Tuesday, March 15, 2016

What is blogging to me?

Today, a friend asked me, "Why don't you share the link to your blogs?"

THAT made me think why did it never occur to me to do so...
I had already put a link to the home page of my blog site on Facebook and Twitter accounts. And even after writing blogs over 3 years now, I have never shared any particular blog with "people" 

I got my answer in my next breath itself. I never wanted anyone to read my blogs. All I wanted was to vent out my thoughts, in a way that they are accessible to me as it is, even my hair will turn salt and pepper.

Google Blog, for me, is a chest of ideas, random yet structured, abbreviated yet connected and with layman English yet deep meaning.

What the Pensieve is for Dumbledore, that's what is Google blog to me!

So, the plan is to just keep uploading random ideas and to hope that it will make sense, sooner or later in life.

Thursday, March 3, 2016

To the Depths of Darkness

27th February, 2016. Saturday

Third minor is that year of MBBS course when you just have to study 3 subjects : ophthal, ENT aaaaaaaaand PSM!
The journey from 'help-me-figure-out-whats-going-on' in the first year, to 'putting-your-fingers-in-every-damn-event' in the second year, I had thought that third minor should be comparatively chilled out.

From holding the necrosed ear ossicles to examining the nucleus of cataract lens, from observing into the friends' ears, to unsuccessfully trying to evert my eye lids, ENT and ophthalmology postings have already taught me a lot.

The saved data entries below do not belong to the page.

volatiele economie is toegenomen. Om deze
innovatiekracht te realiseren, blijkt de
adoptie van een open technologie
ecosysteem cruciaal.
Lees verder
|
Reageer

But there is this one case I saw in the ophthal OPD that I cannot easily forget. A 13 year old girl from a low socioeconomic background, a known case of B cell acute lymphoblastic leukemia, had come with endophthalmitis ie infection of inner coats of eye.

She screamed in pain as the attending doctor tried to examine it. She got herself admitted to the neighboring Tata memorial Hospital for the leukemia and had already been through 3-4 days of course of few of the strongest systemic antibiotics I knew of.

The doctor called her father and explained the need of continuing the treatment and also putting more topical antibiotics, otherwise the infection could spread to her brain. She said, "hamein jaan bachaane ki koshish karni hai pehle".
To which he asked, "aankh toh theek ho jayegi na baad mein?"

And the girl broke down when the doctor shook her head and said, "iss aankh ki roshni ke wapas aane ke chances bohot kam hai" 

I can never forget that moment. The moment of horror for that poor girl, when all her dreams must have got shattered at once.

That's when reality dawns upon me.

What Khurana or Parson never taught us was that 'the Eye' is not just an organ but the most prized possession of the body!